----- Extracted material

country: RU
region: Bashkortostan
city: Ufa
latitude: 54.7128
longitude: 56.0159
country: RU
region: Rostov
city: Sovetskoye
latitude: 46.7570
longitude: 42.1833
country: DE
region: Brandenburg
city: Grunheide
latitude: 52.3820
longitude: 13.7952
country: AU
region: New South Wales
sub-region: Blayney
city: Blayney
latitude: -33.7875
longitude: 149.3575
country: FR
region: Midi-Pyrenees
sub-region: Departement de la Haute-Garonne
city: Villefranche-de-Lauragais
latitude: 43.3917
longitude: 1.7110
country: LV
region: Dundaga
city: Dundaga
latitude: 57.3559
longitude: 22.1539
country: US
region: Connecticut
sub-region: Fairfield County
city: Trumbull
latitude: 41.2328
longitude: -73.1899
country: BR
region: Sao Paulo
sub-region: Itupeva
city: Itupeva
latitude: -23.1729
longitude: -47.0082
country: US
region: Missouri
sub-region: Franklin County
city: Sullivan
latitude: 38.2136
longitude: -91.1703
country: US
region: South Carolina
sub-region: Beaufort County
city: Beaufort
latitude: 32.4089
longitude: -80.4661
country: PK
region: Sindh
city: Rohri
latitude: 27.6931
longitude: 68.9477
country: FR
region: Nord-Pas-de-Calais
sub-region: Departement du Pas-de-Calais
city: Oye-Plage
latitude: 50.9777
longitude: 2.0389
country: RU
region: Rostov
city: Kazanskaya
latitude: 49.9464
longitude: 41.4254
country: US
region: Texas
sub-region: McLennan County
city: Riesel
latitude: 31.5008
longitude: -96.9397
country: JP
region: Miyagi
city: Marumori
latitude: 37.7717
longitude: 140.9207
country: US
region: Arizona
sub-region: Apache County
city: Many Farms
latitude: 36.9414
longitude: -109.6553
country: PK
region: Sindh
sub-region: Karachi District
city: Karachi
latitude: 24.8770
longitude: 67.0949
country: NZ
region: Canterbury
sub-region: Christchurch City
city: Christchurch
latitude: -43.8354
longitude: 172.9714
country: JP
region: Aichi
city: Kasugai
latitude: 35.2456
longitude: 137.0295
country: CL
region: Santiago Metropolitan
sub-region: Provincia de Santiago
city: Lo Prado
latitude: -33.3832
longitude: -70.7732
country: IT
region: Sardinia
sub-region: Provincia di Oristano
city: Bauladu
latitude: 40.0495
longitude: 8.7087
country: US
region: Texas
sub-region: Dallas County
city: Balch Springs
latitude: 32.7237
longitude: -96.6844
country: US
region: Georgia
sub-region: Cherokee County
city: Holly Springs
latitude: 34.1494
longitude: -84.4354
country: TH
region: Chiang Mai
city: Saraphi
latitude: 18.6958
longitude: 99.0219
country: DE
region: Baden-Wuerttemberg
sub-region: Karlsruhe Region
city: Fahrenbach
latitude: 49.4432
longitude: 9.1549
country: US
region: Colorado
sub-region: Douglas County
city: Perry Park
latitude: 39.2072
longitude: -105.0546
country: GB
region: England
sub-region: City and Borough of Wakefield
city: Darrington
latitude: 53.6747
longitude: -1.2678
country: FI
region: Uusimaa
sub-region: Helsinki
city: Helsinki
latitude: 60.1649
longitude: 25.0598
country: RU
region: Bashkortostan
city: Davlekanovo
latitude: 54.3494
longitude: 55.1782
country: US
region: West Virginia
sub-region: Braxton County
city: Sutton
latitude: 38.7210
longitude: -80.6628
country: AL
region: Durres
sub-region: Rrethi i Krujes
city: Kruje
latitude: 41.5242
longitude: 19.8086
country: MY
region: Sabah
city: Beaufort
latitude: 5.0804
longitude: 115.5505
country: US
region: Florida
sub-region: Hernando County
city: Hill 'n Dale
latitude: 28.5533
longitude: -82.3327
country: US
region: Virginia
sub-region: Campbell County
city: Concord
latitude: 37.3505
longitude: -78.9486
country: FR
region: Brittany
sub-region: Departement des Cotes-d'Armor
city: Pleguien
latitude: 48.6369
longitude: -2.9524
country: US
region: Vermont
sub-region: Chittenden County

----------

Exercise> Output all of the data above line for line, without altering anything.

Task response>
country: RU
region: Bashkortostan
city: Ufa
latitude: 54.7128
longitude: 56.0159
country: RU
region: Rostov
city: Sovetskoye
latitude: 46.7570
longitude: 42.1833
country: DE
region: Brandenburg
city: Grunheide
latitude: 52.3820
longitude: 13.7952
country: AU
region: New South Wales
sub-region: Blayney
city: Blayney
latitude: -33.7875
longitude: 149.3575
country: FR
region: Midi-Pyrenees
sub-region: Departement de la Haute-Garonne
city: Villefranche-de-Lauragais
latitude: 43.3917
longitude: 1.7110
country: LV
region: Dundaga
city: Dundaga
latitude: 57.3559
longitude: 22.1539
country: US
region: Connecticut
sub-region: Fairfield County
city: Trumbull
latitude: 41.2328
longitude: -73.1899
country: BR
region: Sao Paulo
sub-region: Itupeva
city: Itupeva
latitude: -23.1729
longitude: -47.0082
country: US
region: Missouri
sub-region: Franklin County
city: Sullivan
latitude: 38.2136
longitude: -91.1703
country: US
region: South Carolina
sub-region: Beaufort County
city: Beaufort
latitude: 32.4089
longitude: -80.4661
country: PK
region: Sindh
city: Rohri
latitude: 27.6931
longitude: 68.9477
country: FR
region: Nord-Pas-de-Calais
sub-region: Departement du Pas-de-Calais
city: Oye-Plage
latitude: 50.9777
longitude: 2.0389
country: RU
region: Rostov
city: Kazanskaya
latitude: 49.9464
longitude: 41.4254
country: US
region: Texas
sub-region: McLennan County
city: Riesel
latitude: 31.5008
longitude: -96.9397
country: JP
region: Miyagi
city: Marumori
latitude: 37.7717
longitude: 140.9207
country: US
region: Arizona
sub-region: Apache County
city: Many Farms
latitude: 36.9414
longitude: -109.6553
country: PK
region: Sindh
sub-region: Karachi District
city: Karachi
latitude: 24.8770
longitude: 67.0949
country: NZ
region: Canterbury
sub-region: Christchurch City
city: Christchurch
latitude: -43.8354
longitude: 172.9714
country: JP
region: Aichi
city: Kasugai
latitude: 35.2456
longitude: 137.0295
country: CL
region: Santiago Metropolitan
sub-region: Provincia de Santiago
city: Lo Prado
latitude: -33.3832
longitude: -70.7732
country: IT
region: Sardinia
sub-region: Provincia di Oristano
city: Bauladu
latitude: 40.0495
longitude: 8.7087
country: US
region: Texas
sub-region: Dallas County
city: Balch Springs
latitude: 32.7237
longitude: -96.6844
country: US
region: Georgia
sub-region: Cherokee County
city: Holly Springs
latitude: 34.1494
longitude: -84.4354
country: TH
region: Chiang Mai
city: Saraphi
latitude: 18.6958
longitude: 99.0219
country: DE
region: Baden-Wuerttemberg
sub-region: Karlsruhe Region
city: Fahrenbach
latitude: 49.4432
longitude: 9.1549
country: US
region: Colorado
sub-region: Douglas County
city: Perry Park
latitude: 39.2072
longitude: -105.0546
country: GB
region: England
sub-region: City and Borough of Wakefield
city: Darrington
latitude: 53.6747
longitude: -1.2678
country: FI
region: Uusimaa
sub-region: Helsinki
city: Helsinki
latitude: 60.1649
longitude: 25.0598
country: RU
region: Bashkortostan
city: Davlekanovo
latitude: 54.3494
longitude: 55.1782
country: US
region: West Virginia
sub-region: Braxton County
city: Sutton
latitude: 38.7210
longitude: -80.6628
country: AL
region: Durres
sub-region: Rrethi i Krujes
city: Kruje
latitude: 41.5242
longitude: 19.8086
country: MY
region: Sabah
city: Beaufort
latitude: 5.0804
longitude: 115.5505
country: US
region: Florida
sub-region: Hernando County
city: Hill 'n Dale
latitude: 28.5533
longitude: -82.3327
country: US
region: Virginia
sub-region: Campbell County
city: Concord
latitude: 37.3505
longitude: -78.9486
country: FR
region: Brittany
sub-region: Departement des Cotes-d'Armor
city: Pleguien
latitude: 48.6369
longitude: -2.9524
country: US
region: Vermont
sub-region: Chittenden County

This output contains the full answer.